Imdb Mona Lisa Smile Online

Lena almost snorted. A Julia Roberts vehicle about feminism? How quaint. How simplistic. She expected a montage of inspirational speeches and a tidy, weepy ending.

“Trite, anachronistic, and historically illiterate. The 1950s were complex. Not every woman was a proto-feminist waiting for a savior from California. The film demonizes the girls who choose marriage and family, just as much as it claims to liberate them. Hypocrisy dressed in a twinset. 2/10.” Imdb Mona Lisa Smile

It was 2:00 AM. Her own midterm paper on the actual Mona Lisa was due in eight hours, and she was hopelessly stuck. She’d written 1,200 words on da Vinci’s sfumato, on the ambiguous curvature of that famous mouth, but her thesis— that the smile is a performance of patriarchal expectation —felt hollow. Fake. Like she was just parroting her professor, a man who’d once called Georgia O’Keeffe “a talented hobbyist.” Lena almost snorted

Lena paused. Her own mother had given up a PhD program to raise her. She’d never called it a sacrifice. She’d called it a choice. Lena had always mentally filed that under internalized misogyny . How simplistic

Lena felt a flash of agreement. Yes. The movie was simplistic. But then she saw a reply to Dave’s review, from :

“I saw this in theaters in 2003. I was 41, a divorced mother of two, working as a secretary. My own mother, a Wellesley graduate of 1956, had just passed.
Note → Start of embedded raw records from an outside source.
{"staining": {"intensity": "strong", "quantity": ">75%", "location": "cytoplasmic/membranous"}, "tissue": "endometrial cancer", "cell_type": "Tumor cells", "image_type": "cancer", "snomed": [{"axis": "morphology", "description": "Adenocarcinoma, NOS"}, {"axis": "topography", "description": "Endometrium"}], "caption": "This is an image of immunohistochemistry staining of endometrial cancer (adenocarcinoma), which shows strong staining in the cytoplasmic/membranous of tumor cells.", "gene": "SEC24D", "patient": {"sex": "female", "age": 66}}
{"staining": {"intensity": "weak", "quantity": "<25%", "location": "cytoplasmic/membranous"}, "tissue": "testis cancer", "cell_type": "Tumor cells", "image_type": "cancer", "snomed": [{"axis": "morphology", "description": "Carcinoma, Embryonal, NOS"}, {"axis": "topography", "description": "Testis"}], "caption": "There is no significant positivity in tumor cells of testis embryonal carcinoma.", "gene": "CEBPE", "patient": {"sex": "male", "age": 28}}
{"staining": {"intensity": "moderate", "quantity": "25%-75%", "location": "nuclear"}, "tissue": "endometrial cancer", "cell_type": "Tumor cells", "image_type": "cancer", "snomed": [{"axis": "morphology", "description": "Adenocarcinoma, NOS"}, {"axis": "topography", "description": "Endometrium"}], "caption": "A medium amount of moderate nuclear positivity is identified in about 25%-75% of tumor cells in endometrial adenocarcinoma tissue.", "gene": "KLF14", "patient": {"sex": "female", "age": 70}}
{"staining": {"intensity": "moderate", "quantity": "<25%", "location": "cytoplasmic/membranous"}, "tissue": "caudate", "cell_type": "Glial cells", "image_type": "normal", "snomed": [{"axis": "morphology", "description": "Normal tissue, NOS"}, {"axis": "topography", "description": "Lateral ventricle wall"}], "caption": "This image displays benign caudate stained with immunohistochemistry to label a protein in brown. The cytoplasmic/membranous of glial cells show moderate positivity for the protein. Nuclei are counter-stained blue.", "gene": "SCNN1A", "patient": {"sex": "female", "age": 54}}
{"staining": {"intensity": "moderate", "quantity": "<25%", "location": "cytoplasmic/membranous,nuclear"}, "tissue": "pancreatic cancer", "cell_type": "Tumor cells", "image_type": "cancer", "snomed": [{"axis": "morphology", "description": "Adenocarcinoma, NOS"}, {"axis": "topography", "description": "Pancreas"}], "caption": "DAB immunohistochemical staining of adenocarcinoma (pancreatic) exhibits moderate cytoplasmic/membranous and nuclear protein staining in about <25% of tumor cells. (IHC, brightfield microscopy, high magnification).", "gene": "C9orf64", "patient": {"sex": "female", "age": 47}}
I took her pearl necklace to the showing. When Julia Roberts’ character, Katherine Watson, says, ‘I thought I was headed to a place where I could make a difference,’ I sobbed. My mother never became a lawyer. She became a hostess. She told me the happiest day of her life was her wedding. I never believed her. But after the movie, I held her pearls and wondered: what if her smile, like the Mona Lisa’s, wasn’t a performance? What if it was real, and I just refused to see it?”